Information on alcohol intake during pregnancy was obtained prospectively, so that differential recall bias is thus unlikely. Results Among the women who met the inclusion criteria and were invited to participate in the interview, did not want to participate.
Only very few women preferred spirits, so the estimate for spirits is based on only women. Some women may have very little alcohol during pregnancy and have babies with serious health conditions. However, a methodological study showed that, in the absence of overreporting, even considerable underreporting seems to have little impact on the association between exposure and outcome, especially when the number of nonexposed is large The change-in-estimate method was used to assess which of the potential confounders actually did confound the analyses The women completed a computer-assisted telephone interview between December 12,and December 31,and delivered a liveborn singleton.

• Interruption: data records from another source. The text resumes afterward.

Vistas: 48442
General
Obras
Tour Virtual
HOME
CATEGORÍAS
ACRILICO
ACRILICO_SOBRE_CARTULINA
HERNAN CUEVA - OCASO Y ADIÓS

Additionally, birthweight was missing for one and birth length was missing for FASDs and other alcohol-related health conditions happen when you drink during pregnancy. Information on alcohol intake during pregnancy was obtained only once in the first half of pregnancy, and the reported value was used as an indicator for the general level of exposure during pregnancy.

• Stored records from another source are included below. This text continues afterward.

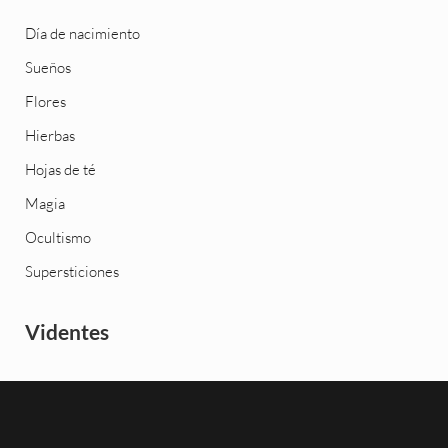
Día de nacimiento
Sueños
Flores
Hierbas
Hojas de té
Magia
Ocultismo
Supersticiones
Videntes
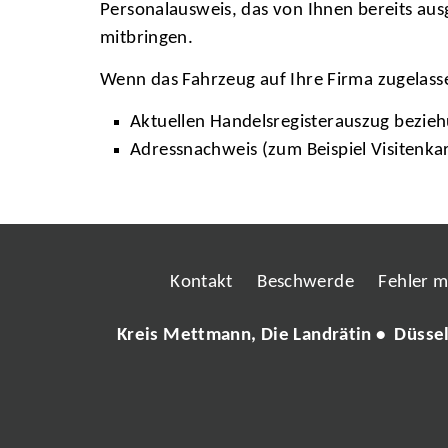
Personalausweis, das von Ihnen bereits aus
mitbringen.
Wenn das Fahrzeug auf Ihre Firma zugelassen
Aktuellen Handelsregisterauszug bezi
Adressnachweis (zum Beispiel Visitenka
Kontakt
Beschwerde
Fehler 
Kreis Mettmann, Die Landrätin • Düsse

We are aware of only two smaller studies having investigated the association between type of beverage and preterm delivery 4 Adjustment for diabetes status, age, previous preterm delivery, parity, smoking, coffee consumption, and occupational status did not affect the results table 4.
However, the apparent protective effect of an alcohol consumption between two and four drinks per week in the analysis based on the entire population diminished and was no longer statistically significant, when the analysis is restricted to nulliparous women only table 2.
Our findings of no obvious differences in associations between the type of beverage and preterm delivery are in accordance with their results. Every pregnancy is different.